▶ [ACTION ITEM] Substitute "In winkelwagen" for every "Bestel" in the rows below, keep everything else unchanged, and leave the pictures out of your answer.

=== ENTRIES SUPPLIED ===

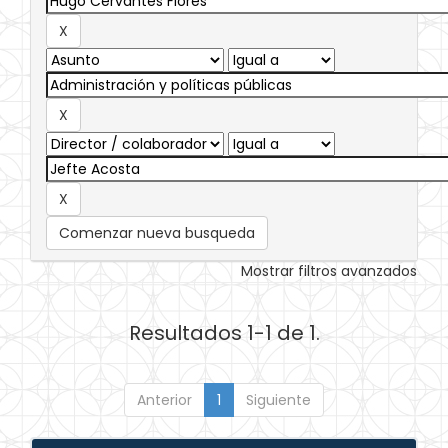
Comenzar nueva busqueda
Mostrar filtros avanzados
Resultados 1-1 de 1.
Anterior
1
Siguiente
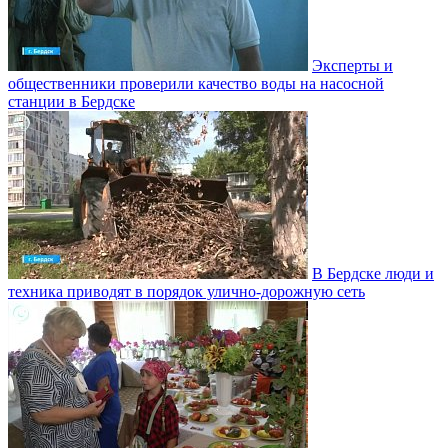
Эксперты и
общественники проверили качество воды на насосной
станции в Бердске
В Бердске люди и
техника приводят в порядок улично‑дорожную сеть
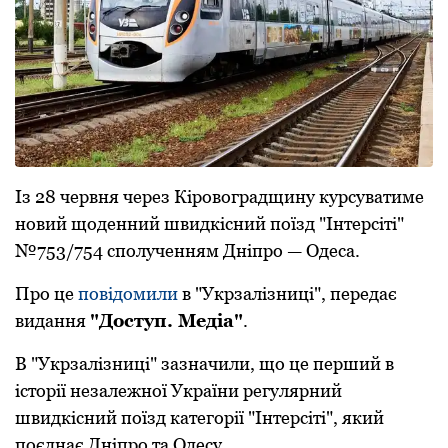
Із 28 червня через Кіровоградщину курсуватиме
новий щоденний швидкісний поїзд "Інтерсіті"
№753/754 сполученням Дніпро — Одеса.
Про це
повідомили
в "Укрзалізниці", передає
видання
"Доступ. Медіа"
.
В "Укрзалізниці" зазначили, що це перший в
історії незалежної України регулярний
швидкісний поїзд категорії "Інтерсіті", який
поєднає Дніпро та Одесу.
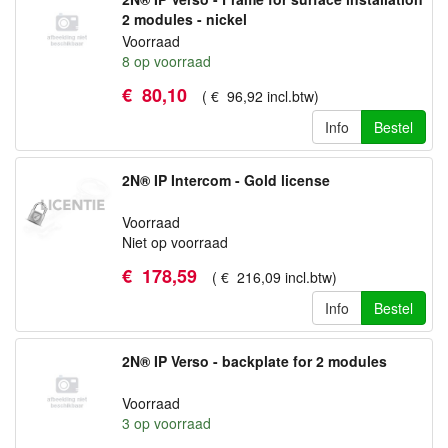
2 modules - nickel
Voorraad
8
op voorraad
€
80
,
10
(
€
96
,
92
incl.btw
)
Info
Bestel
2N® IP Intercom - Gold license
Voorraad
Niet op voorraad
€
178
,
59
(
€
216
,
09
incl.btw
)
Info
Bestel
2N® IP Verso - backplate for 2 modules
Voorraad
3
op voorraad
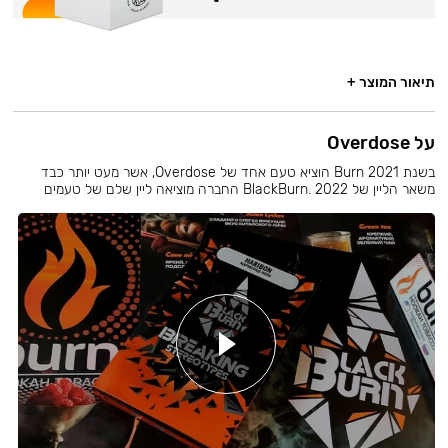
תיאור המוצר +
על Overdose
בשנת 2021 Burn הוציא טעם אחד של Overdose, אשר מעט יותר כבד
משאר הליין של BlackBurn. 2022 החברה מוציאה ליין שלם של טעמים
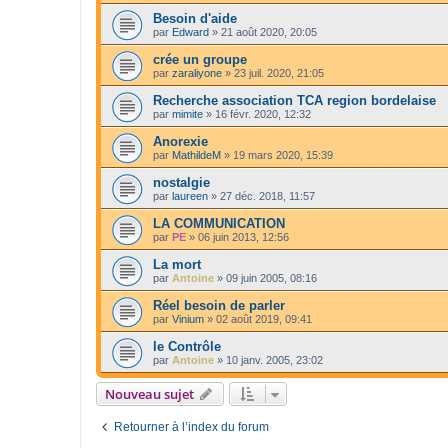
Besoin d'aide
par
Edward
»
21 août 2020, 20:05
crée un groupe
par
zaraliyone
»
23 juil. 2020, 21:05
Recherche association TCA region bordelaise
par
mimite
»
16 févr. 2020, 12:32
Anorexie
par
MathildeM
»
19 mars 2020, 15:39
nostalgie
par
laureen
»
27 déc. 2018, 11:57
LA COMMUNICATION
par
PE
»
06 juin 2013, 12:56
La mort
par
Antoine
»
09 juin 2005, 08:16
Réel besoin de parler
par
Vinium
»
02 août 2019, 09:41
le Contrôle
par
Antoine
»
10 janv. 2005, 23:02
Nouveau sujet
Retourner à l’index du forum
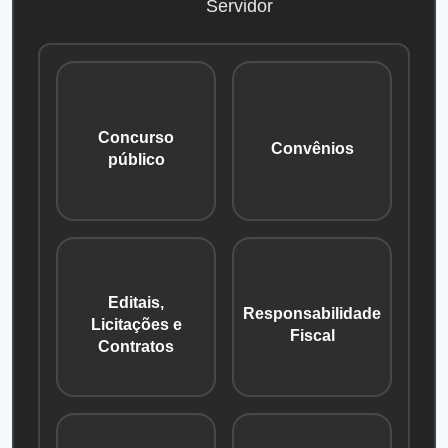
Servidor
Concurso
Convênios
público
Editais,
Responsabilidade
Licitações e
Fiscal
Contratos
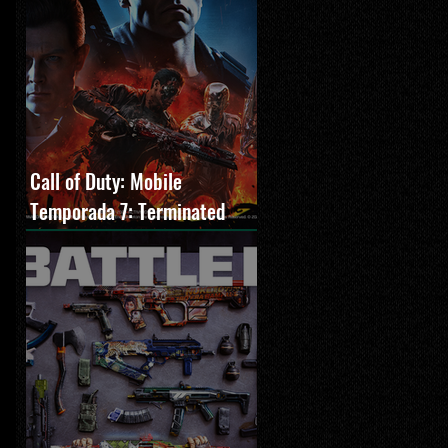
Call of Duty: Mobile
Temporada 7: Terminated
estreia com O Exterminador
do Futuro 2, novos modos e
Cronen Squall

===

▶ [SOLUTION FOR THIS EXERCISE]
Comenzar nueva busqueda
Mostrar filtros avanzados
Resultados 1-1 de 1.
Anterior
1
Siguiente
Эксперты и
общественники проверили качество воды на насосной
станции в Бердске
В Бердске люди и
техника приводят в порядок улично‑дорожную сеть
Із 28 червня через Кіровоградщину курсуватиме
новий щоденний швидкісний поїзд "Інтерсіті"
№753/754 сполученням Дніпро — Одеса.
Про це
повідомили
в "Укрзалізниці", передає
видання
"Доступ. Медіа"
.
В "Укрзалізниці" зазначили, що це перший в
історії незалежної України регулярний
швидкісний поїзд категорії "Інтерсіті", який
поєднає Дніпро та Одесу.
2 modules - nickel
Voorraad
8
op voorraad
€
80
,
10
(
€
96
,
92
incl.btw
)
Info
In winkelwagen
2N® IP Intercom - Gold license
Voorraad
Niet op voorraad
€
178
,
59
(
€
216
,
09
incl.btw
)
Info
In winkelwagen
2N® IP Verso - backplate for 2 modules
Voorraad
3
op voorraad
תיאור המוצר +
על Overdose
בשנת 2021 Burn הוציא טעם אחד של Overdose, אשר מעט יותר כבד
משאר הליין של BlackBurn. 2022 החברה מוציאה ליין שלם של טעמים
Besoin d'aide
par
Edward
»
21 août 2020, 20:05
crée un groupe
par
zaraliyone
»
23 juil. 2020, 21:05
Recherche association TCA region bordelaise
par
mimite
»
16 févr. 2020, 12:32
Anorexie
par
MathildeM
»
19 mars 2020, 15:39
nostalgie
par
laureen
»
27 déc. 2018, 11:57
LA COMMUNICATION
par
PE
»
06 juin 2013, 12:56
La mort
par
Antoine
»
09 juin 2005, 08:16
Réel besoin de parler
par
Vinium
»
02 août 2019, 09:41
le Contrôle
par
Antoine
»
10 janv. 2005, 23:02
Nouveau sujet
Retourner à l’index du forum
Servidor
Concurso
Convênios
público
Editais,
Responsabilidade
Licitações e
Fiscal
Contratos
Call of Duty: Mobile
Temporada 7: Terminated
estreia com O Exterminador
do Futuro 2, novos modos e
Cronen Squall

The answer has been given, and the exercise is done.